Closed mwherman2000 closed 4 years ago

mwherman2000 commented 5 years ago

A Decentralized Identity is simply a Credential and should be defined/called out as such. That is, a Decentralized Identity is simply a (Verifiable) Credential associated with a Subject by a Decentralized Identifier. ...a Credential being a collection of Claims (name-value pairs) associated, again, with the Subject by a Decentralized Identifier.

This clarification is important because it leads to a natural partitioning of the actions one performs against a Decentralized Identity in comparison to those actions that are generic to a Credential (e.g. creation) and those that are specific to a Decentralized Identity.
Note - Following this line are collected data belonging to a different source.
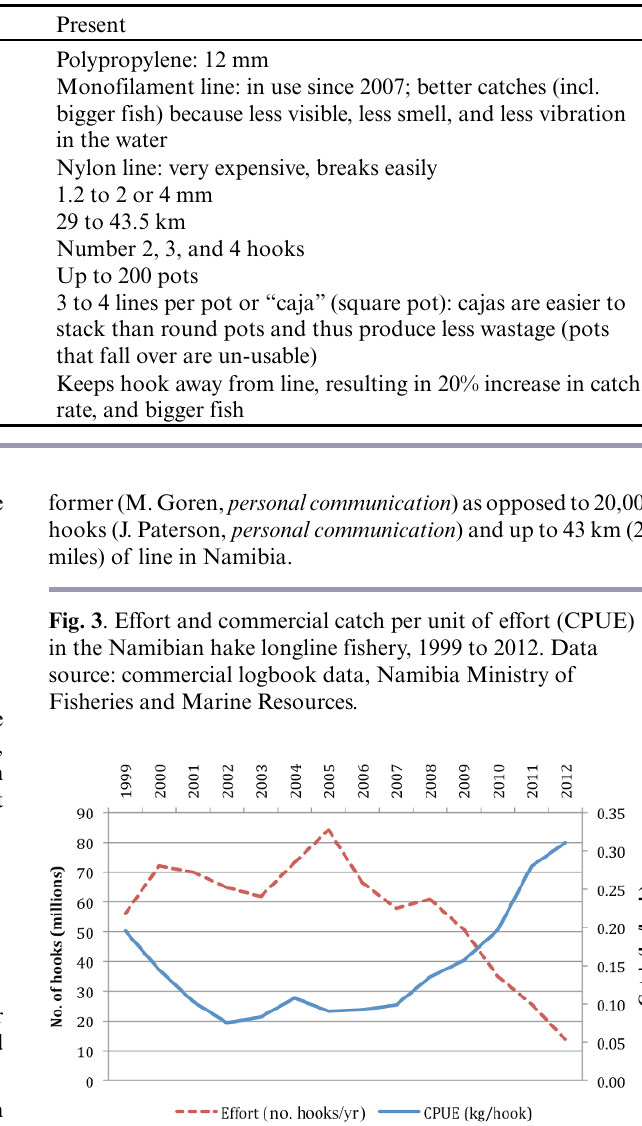
Table 2 . Changes in fishing gear, from past to present.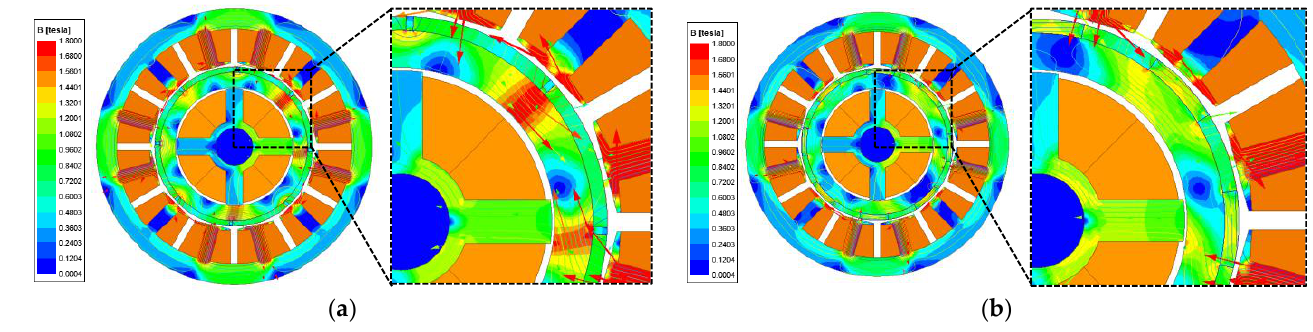
Figure 14. Rotor magnetic flux density plot: Tangential PM angle: ( a ) 2° mechanical; ( b ) 22° me- chanical.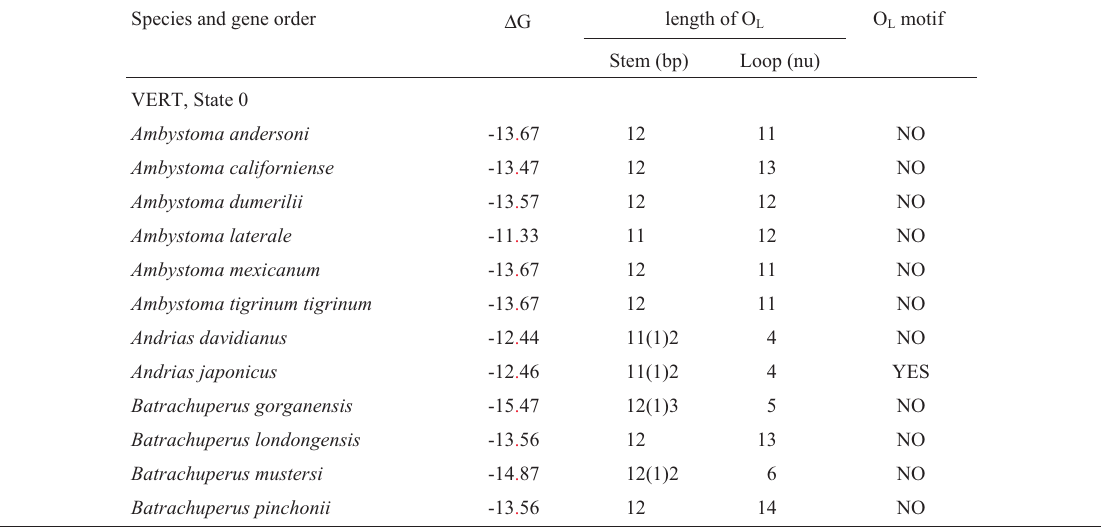
Table 1 - Amphibian taxa (n = 73), gene order, Thermodynamic stability values ( Δ G), length of the L-strand replication origin (O L ) region (stem in base pairs(bp),loopinnucleotides(nu))andthepresenceorabsenceofa5’-GCCGG-3’motifintheO L region.Thespecieswereclassifiedintothreedifferent groups: species with a genome length < 17 kb and a “typical” vertebrate gene order (VERT, state 0); species with a genome length > 17 kb and partial ge- nome duplications (PGD, state 1); or species with gene rearrangements (GRr, state 2). Numbers in parentheses represent the number of internal mis- matches (bp) for the stem or the number of nucleotide mismatches in the internal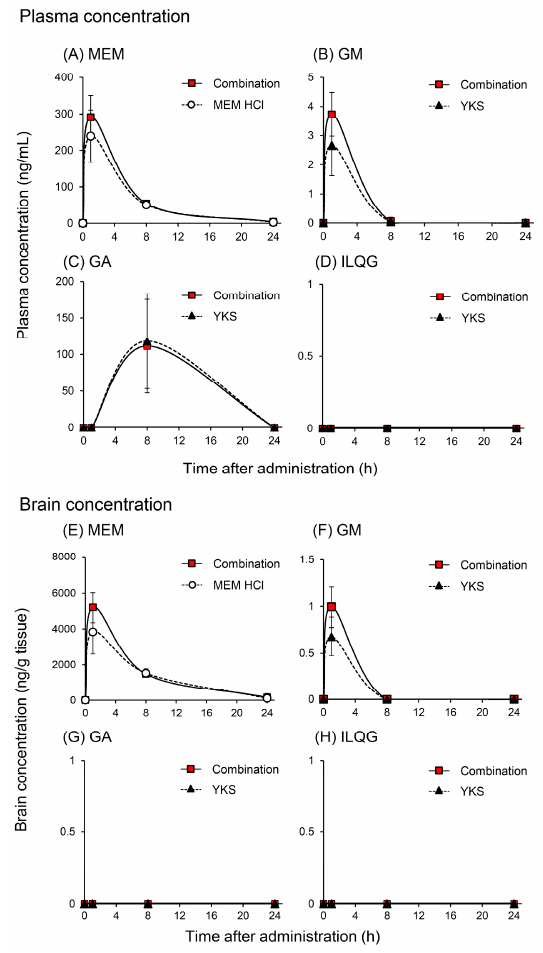
Figure 1. Concentration–time profiles of memantine (MEM) and the three yokukansan (YKS)-derived ingredients in the plasma ( A – D ) and brain ( E – H ) of mice after oral administration of MEM, YKS, or their combination. MEM hydrochloride (5 mg/kg), YKS (1 g/kg), or their combination was orally administered to fasted mice. Plasma and brain samples were obtained at 0 (pre-administration), 1, 8, or 24 h after administration. Data represent mean ± standard deviation ( n = 4,5). No statistical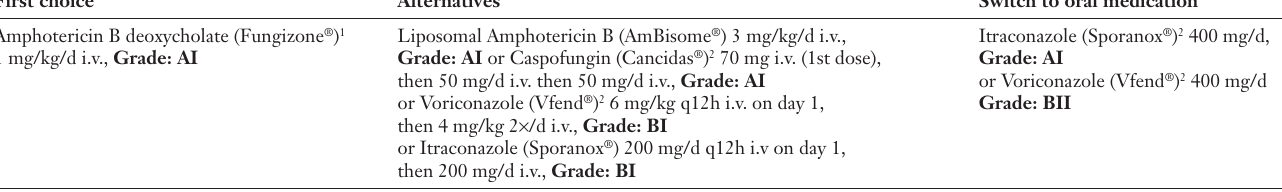
Empirical antifungal therapy in patients with neutropenia and persistent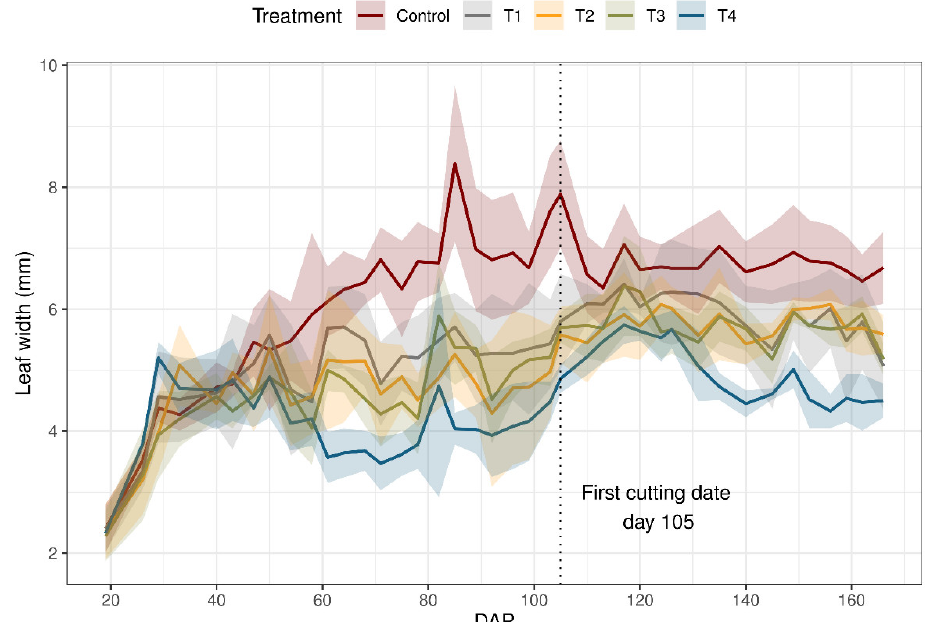
Figure 4. Leaf width (lw) of ryegrass ( Lolium perenne ) during the growing season under different irrigation treatments. Control: non-stressed treatment, T1: moderate–low water stress treatment, T2: moderate–high water stress treatment, T3: medium intensity severe water stress treatment, T4: high intensity severe water stress treatment. The first cutting was made on day 105. The solid line connects the lw means, and the shaded area shows the standard deviation from the mean values.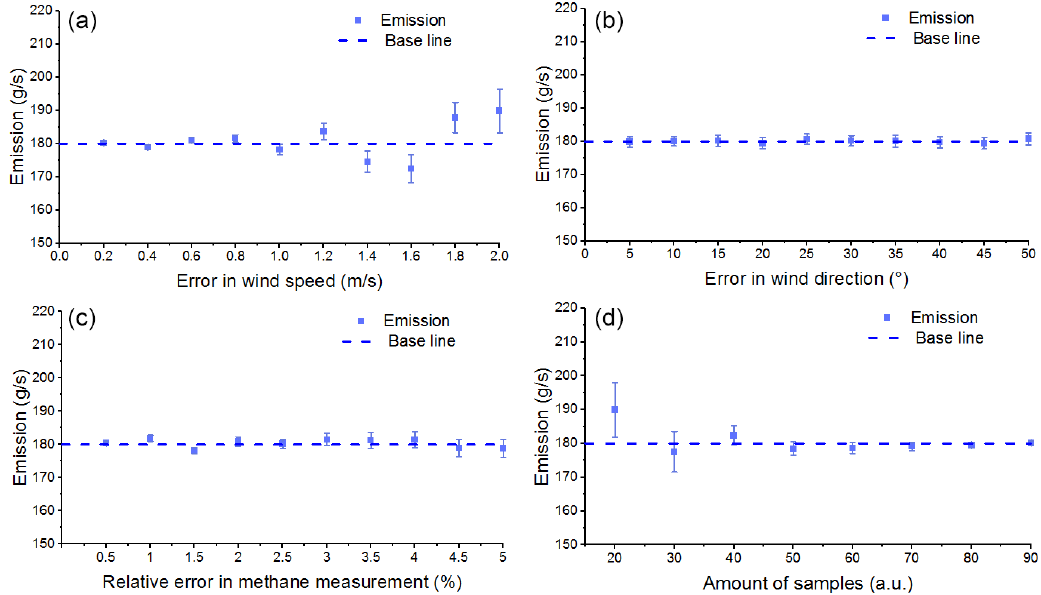
Figure 8. Influence of accuracy of parameters on retrieved emission results. The baseline represents the emission rate setting of CH 4 , 300gs − 1 : (a) wind speed, with additional error ranging within 0.2–2ms − 1 and an interval of 0.1ms − 1 , (b) wind direction, with additional error ranging within 5–50 ◦ and an interval of 5 ◦ , (c) accuracy of CH 4 samples, with additional error ranging within 0.5%–5.0% and an interval of 0.5%, and (d) number of CH 4 samples, randomly selected as 20–90 among the defined 99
TallTed commented 4 years ago

It does not make sense to me to consider any kind of "identity" to be a credential, either verifiable or not.

You say yourself --

a Decentralized Identity is simply a (Verifiable) Credential associated with a Subject by a Decentralized Identifier

Every element of that sentence is important.
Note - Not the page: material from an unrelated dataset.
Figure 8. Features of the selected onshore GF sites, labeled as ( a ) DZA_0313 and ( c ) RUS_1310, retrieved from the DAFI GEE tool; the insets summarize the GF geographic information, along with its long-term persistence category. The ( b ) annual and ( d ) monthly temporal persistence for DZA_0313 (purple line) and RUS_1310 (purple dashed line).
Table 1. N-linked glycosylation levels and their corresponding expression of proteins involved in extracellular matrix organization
In other words, a Decentralized Identity is not only a (Verifiable) Credential -- it is a combination of (at least) three things, including a (Verifiable) Credential, a Subject, and a Decentralized Identifier.

My identity may be supported, represented, and/or substantiated by various credentials -- passport, driver's license, birth certificate, etc. -- but none of these are my identity.

The "natural partitioning" you are trying to reveal seems rather to be further obscured by the blurring here.

Perhaps it might clarify things if we were to discuss a concrete hypothetical example -- maybe a club membership? -- rather than speaking only of generics.

mwherman2000 commented 4 years ago

Read https://github.com/w3c/did-use-cases/issues/57#issuecomment-559989122 first.

TallTed commented 4 years ago

@mwherman2000 - I have read that. It doesn't change anything I've said.

mwherman2000 commented 4 years ago

@TallTed I'm curious about any alternatives you have to suggest for the "DID" wording confusion/issues in the use case document?

This has been an ongoing problem for literally "years" now and the problem still remains ...a situation that I don't believe is acceptable in specification documents.

jandrieu commented 4 years ago

Not applicable. Closing.

DIDs are identifiers, which may be used as part of an identity system. We do not treat "Decentralized Identities" as credentials.